22. Jehoiakim sent . . . into Egypt—He had been put on the throne by Pharaoh of Egypt (2Ki 23:34). This explains the readiness with which he got the Egyptians to give up Urijah to him, when that prophet had sought an asylum in Egypt. Urijah was faithful in delivering his message, but faulty in leaving his work, so God permitted him to lose his life, while Jeremiah was protected in danger. The path of duty is often the path of safety.
23. graves of the common people—literally, "sons of the people" (compare 2Ki 23:6). The prophets seem to have had a separate cemetery (Mt 23:29). Urijah's corpse was denied this honor, in order that he should not be regarded as a true prophet.
24. Ahikam—son of Shaphan the scribe, or royal secretary. He was one of those whom King Josiah, when struck by the words of the book of the law, sent to inquire of the Lord (2Ki 22:12, 14). Hence his interference here in behalf of Jeremiah is what we should expect from his past association with that good king.

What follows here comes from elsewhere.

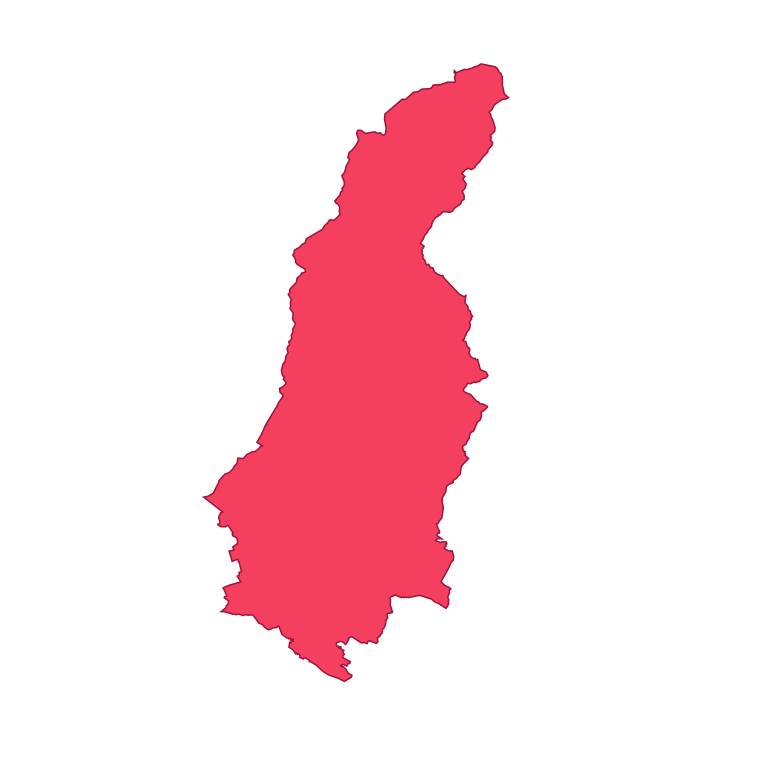 outline of Dumitresti, Vrancea, Romania, rotated 61°
{"feature_id": "2599482B73706266576217", "entity_name": "Dumitresti", "entity_type": "district", "adm_level": 2, "iso_a3": "ROU", "parent_name": "Romania", "parent_adm1": "Vrancea", "projection": "albers", "projection_center": [26.916, 45.591], "detail": "fine", "context": "isolated", "style": "filled", "palette": "rose", "viewbox_px": 768, "rotation_deg": 61, "n_neighbors": 0, "source": "geoboundaries", "source_scale": "gbopen_adm2", "svg_char_len": 6170}
<svg xmlns="http://www.w3.org/2000/svg" viewBox="0 0 768 768"><g transform="rotate(61 384 384)"><path d="M504.1,636.8L505.7,634.0L511.9,628.0L514.2,624.8L514.6,622.6L518.2,619.6L518.5,617.1L520.4,614.8L522.4,610.6L532.5,609.4L535.4,607.0L539.3,606.2L542.8,604.3L543.5,602.5L543.4,599.1L545.0,596.2L544.4,594.3L544.9,593.4L553.5,594.6L558.9,592.2L559.4,591.1L560.8,590.8L561.0,589.1L562.8,590.0L562.9,587.2L565.0,588.1L564.1,589.7L565.3,591.0L564.2,591.8L568.2,594.8L572.1,592.5L577.1,592.2L576.8,591.1L578.4,591.0L578.4,589.5L580.8,589.0L582.2,590.2L584.9,588.4L585.4,587.7L584.8,586.8L585.1,585.8L589.4,583.2L590.6,584.0L591.6,582.6L597.0,579.6L606.4,576.5L611.7,573.4L618.9,566.9L624.9,562.9L624.6,554.8L623.4,553.3L618.9,555.7L615.5,555.5L612.2,556.4L610.9,557.1L610.6,558.2L609.1,558.4L609.3,555.9L612.7,553.3L611.1,551.2L611.8,549.5L610.8,548.0L603.3,552.6L601.9,551.8L601.2,549.8L597.9,549.8L597.6,548.3L593.0,551.3L593.7,549.4L593.2,549.1L590.2,552.2L588.1,551.7L587.3,550.7L588.0,546.8L589.3,545.2L593.2,544.0L592.2,541.4L588.7,536.9L589.8,534.4L599.4,529.5L600.5,526.8L602.9,524.5L601.5,523.0L601.5,521.3L607.1,516.5L606.6,514.4L602.8,512.7L602.5,509.3L601.1,507.8L601.1,506.6L597.7,504.0L597.4,502.2L595.2,499.5L591.8,496.9L590.2,494.0L587.8,493.6L586.4,492.3L587.4,489.5L586.9,488.9L587.8,488.3L587.8,487.2L580.4,485.7L575.9,482.9L574.4,483.0L573.3,481.3L574.0,478.6L573.6,476.7L579.3,472.4L579.1,470.5L580.4,470.4L580.9,468.4L582.7,466.1L585.6,456.8L586.9,454.5L595.1,446.8L599.4,445.2L602.0,442.9L610.3,438.6L609.2,436.2L606.8,433.3L605.2,433.4L604.5,431.9L602.2,431.9L600.5,430.9L598.5,427.9L595.9,426.9L595.8,424.9L593.8,425.4L589.9,428.4L584.6,430.0L576.5,416.9L572.7,412.0L571.9,409.1L569.3,407.0L563.2,405.2L560.9,408.8L556.9,411.1L555.7,408.2L553.9,407.6L554.2,406.5L552.5,406.0L550.1,409.4L549.9,411.6L545.9,415.0L545.3,414.4L545.6,411.4L547.5,408.6L541.9,411.2L540.4,409.4L541.3,407.9L540.3,407.0L532.0,406.2L532.3,404.4L530.8,402.4L529.2,398.4L521.1,392.1L514.5,390.0L511.8,388.1L508.1,382.1L503.9,379.2L503.2,375.8L503.8,371.2L501.9,370.6L501.6,366.4L499.5,360.7L494.4,357.1L492.8,354.5L490.1,346.1L485.5,348.0L485.0,346.6L483.2,346.8L482.6,345.7L480.8,347.1L476.7,345.5L476.2,341.0L474.8,339.7L472.7,335.4L471.6,335.2L468.8,332.2L468.4,328.2L462.6,320.8L462.3,317.6L459.6,314.6L455.6,312.4L455.7,309.8L454.7,305.4L453.9,304.3L449.7,307.0L447.7,309.7L445.4,310.0L443.9,311.4L435.2,313.3L430.6,317.1L428.8,317.7L427.1,317.0L425.4,312.6L423.9,310.8L425.8,308.1L425.8,304.8L427.1,303.3L427.4,300.9L428.1,299.8L427.0,295.2L428.1,292.0L427.2,289.1L423.1,288.9L418.2,292.8L407.8,290.2L407.1,291.9L405.6,292.0L405.1,293.4L402.4,294.9L397.6,294.6L396.4,292.8L394.6,291.9L391.0,293.0L386.8,291.9L383.9,294.1L383.3,291.7L381.3,289.8L381.0,288.5L379.3,287.3L377.4,282.6L374.3,280.0L371.2,278.9L369.6,276.0L367.8,275.1L367.9,273.7L364.9,274.0L362.2,273.2L359.5,274.3L357.1,273.1L352.1,273.8L346.3,269.5L346.4,271.6L341.9,274.7L319.3,280.4L317.7,279.9L316.9,281.5L314.1,283.8L310.2,285.5L306.1,285.0L304.5,287.0L301.0,286.9L300.4,288.9L299.8,289.1L295.3,288.3L292.8,289.0L290.1,287.2L288.7,287.6L285.0,285.5L283.0,282.1L278.6,284.0L276.5,279.8L273.2,275.6L273.0,273.8L270.7,270.1L269.3,266.2L266.6,263.9L264.0,260.0L263.3,257.6L263.6,255.4L262.6,254.2L263.3,253.1L262.0,249.5L262.7,247.4L265.9,242.9L266.0,240.3L264.3,236.7L263.8,229.9L261.5,227.2L261.4,224.5L258.4,222.6L253.5,222.1L251.9,218.1L249.0,215.1L242.7,215.6L241.9,212.7L237.6,213.8L236.0,208.6L236.3,205.5L238.9,203.7L238.6,199.5L237.0,196.9L236.1,192.9L233.5,187.5L231.4,180.7L229.6,179.5L227.6,173.6L225.8,172.0L221.9,172.5L220.4,170.5L218.2,170.4L216.7,164.7L213.5,162.5L205.4,160.8L201.8,160.9L200.0,159.9L197.2,160.4L196.2,156.1L193.5,152.5L192.9,148.4L192.5,142.6L193.8,139.4L193.9,136.3L188.4,138.1L180.2,135.6L172.6,131.6L169.0,131.2L167.1,132.0L163.1,131.9L160.4,133.0L151.5,143.4L151.0,144.4L151.3,147.8L150.3,151.5L150.5,153.5L149.2,159.2L147.8,161.1L146.8,169.9L144.0,170.5L145.5,171.6L148.0,171.2L149.8,173.6L152.9,174.4L154.4,175.8L150.8,182.0L149.6,189.5L146.4,195.9L148.1,199.2L147.6,201.5L144.8,207.0L144.4,208.7L144.9,212.0L143.1,217.0L145.5,226.8L143.8,230.3L148.3,252.1L152.2,255.0L161.1,258.0L165.8,261.3L166.4,263.2L165.5,264.7L162.4,265.3L162.0,267.8L159.0,269.8L155.7,279.0L151.3,280.9L149.5,283.5L149.8,284.6L151.8,286.6L157.4,287.6L159.2,288.9L161.9,293.3L164.1,299.0L164.6,302.1L168.3,305.8L171.1,305.3L175.1,311.4L179.7,315.8L181.3,319.9L187.4,320.6L190.9,322.3L192.5,325.9L194.7,326.5L195.3,329.1L197.4,330.9L200.1,338.4L202.6,338.3L204.9,336.9L208.1,337.1L211.4,339.5L214.5,340.3L216.5,347.8L216.1,349.5L214.7,350.4L214.2,352.6L215.2,353.9L216.9,359.7L218.9,362.9L219.3,380.3L219.6,381.9L222.3,384.4L222.1,387.4L223.5,392.2L223.5,397.6L226.1,399.3L226.9,401.2L232.2,401.0L234.6,402.3L237.6,401.8L245.3,397.4L247.9,398.3L247.1,402.1L248.5,404.7L249.2,408.6L252.6,411.4L255.0,419.2L256.2,421.2L258.2,421.7L259.2,424.3L265.6,424.2L267.1,426.3L269.8,427.3L272.5,429.7L277.9,429.0L282.0,432.0L284.7,432.8L286.7,432.2L289.1,432.7L291.5,436.9L294.3,438.4L296.5,441.6L299.4,442.7L300.7,445.3L300.8,446.8L303.9,447.5L305.0,450.7L306.1,451.6L310.2,452.8L311.9,456.1L316.4,459.7L317.2,462.2L322.2,467.1L327.3,468.7L329.8,467.9L331.0,469.7L335.1,469.0L336.3,470.3L337.4,473.5L337.2,477.4L340.8,479.0L344.0,477.9L345.7,478.2L349.2,485.4L351.0,487.6L361.7,506.2L362.8,506.3L362.4,507.4L369.2,516.4L373.4,523.5L379.0,520.5L378.6,521.5L380.3,526.8L380.4,530.1L379.4,532.3L379.1,537.8L380.9,543.3L377.9,547.8L382.0,550.8L383.6,555.4L385.1,557.6L386.4,562.2L385.7,567.0L388.5,575.2L389.8,576.0L396.6,586.2L396.9,592.2L395.5,596.6L417.8,587.1L417.4,589.2L419.8,592.7L421.0,593.6L425.6,594.3L426.5,595.9L426.1,597.3L426.8,597.5L429.7,595.9L432.1,591.7L431.6,590.1L432.1,588.9L441.3,588.3L441.6,589.6L443.5,589.8L447.3,587.3L450.1,588.2L452.5,589.5L453.2,595.2L456.6,596.1L455.0,600.5L465.5,602.8L466.4,596.7L469.1,597.6L469.7,597.1L479.0,599.6L478.5,602.2L481.0,603.3L480.9,605.5L487.7,605.1L485.1,616.0L484.2,623.5L492.4,624.1L493.0,624.5L492.9,626.8L493.4,627.3L498.6,625.2L500.9,627.1L501.4,629.4L503.0,630.8L504.1,636.8Z" fill="#f43f5e" stroke="#9f1239" stroke-width="1.5"/></g></svg>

His son, Gedaliah, followed in his father's steps, so that he was chosen by the Babylonians as the one to whom they committed Jeremiah for safety after taking Jerusalem, and on whose loyalty they could depend in setting him over the remnant of the people in Judea (Jer 39:14; 2Ki 25:22).people to put him to death—Princes often, when they want to destroy a good man, prefer it to be done by a popular tumult rather than by their own order, so as to reap the fruit of the crime without odium to themselves (Mt 27:20).